C’est une ancienne caserne de l’armée française reconvertie en centre d’hébergement d’urgence non officiel. Depuis le 18 avril 2025, un collectif militant a réquisitionné un vieux bâtiment militaire de l’ouest de Tours pour créer la Maison Internationale Populaire, hébergeant actuellement 70 personnes sans autre solution de logement, faute notamment de places dans les dispositifs classiques. Parmi elles : 18 enfants et un bébé né sur place mi-août.
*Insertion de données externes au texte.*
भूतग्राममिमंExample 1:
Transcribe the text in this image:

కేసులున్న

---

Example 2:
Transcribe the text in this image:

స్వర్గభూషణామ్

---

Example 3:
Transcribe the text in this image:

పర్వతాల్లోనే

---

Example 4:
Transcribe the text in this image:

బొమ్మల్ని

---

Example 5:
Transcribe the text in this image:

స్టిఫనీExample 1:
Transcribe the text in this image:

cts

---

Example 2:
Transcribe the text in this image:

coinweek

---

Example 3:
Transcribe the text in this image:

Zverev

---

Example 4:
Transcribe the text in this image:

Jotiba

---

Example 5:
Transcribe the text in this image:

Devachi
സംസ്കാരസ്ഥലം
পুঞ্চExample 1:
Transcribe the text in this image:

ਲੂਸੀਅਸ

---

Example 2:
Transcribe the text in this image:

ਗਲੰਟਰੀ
Ce squat risque néanmoins de prendre fin à partir du 1er septembre, à la suite de l’énième épisode d’un combat judiciaire entre la Société d’Equipement de la Touraine – la SET – qui est propriétaire du lieu, et les habitants qui s’y trouvent et attendent l’ouverture d’un site plus officiel (promis par la mairie de Tours dans le quartier Paul Bert). Ouverture prévue dans environ deux mois, en novembre.
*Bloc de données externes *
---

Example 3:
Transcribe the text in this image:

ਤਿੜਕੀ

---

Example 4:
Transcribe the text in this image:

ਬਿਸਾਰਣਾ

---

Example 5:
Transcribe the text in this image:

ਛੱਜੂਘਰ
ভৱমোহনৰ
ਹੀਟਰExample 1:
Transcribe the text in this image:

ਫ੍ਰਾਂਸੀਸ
Malgré un nouveau recours, l’autorité judiciaire a estimé que la MIP était expulsable à partir de ce mardi, permettant ainsi de réaliser un chantier de deux semaines pour créer de nouvelles installations électriques. « 70 personnes à la rue pour deux semaines de travaux (…) c’est remettre à la rue des enfants qui vont faire leur rentrée, des personnes avec des problèmes de santé et des personnes précaires économiquement et administrativement » déplore le collectif qui avait déjà perdu l’autorisation d’organiser des événements dans ce lieu il y a quelques semaines.
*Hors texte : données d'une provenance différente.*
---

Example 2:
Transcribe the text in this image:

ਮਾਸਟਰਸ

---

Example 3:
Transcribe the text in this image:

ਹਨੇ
Selon le communiqué de la MIP, la SET pourrait faire attendre de chantier dédié à des logements neufs qui ne seront pas prêts avant de longs mois. « Nul besoin de nous expulser pour cela » lit-on alors qu’un appel à manifestation est lancé pour ce samedi 29 août dès 16h Place Jean Jaurès à Tours, dans l’espoir de faire bouger les choses.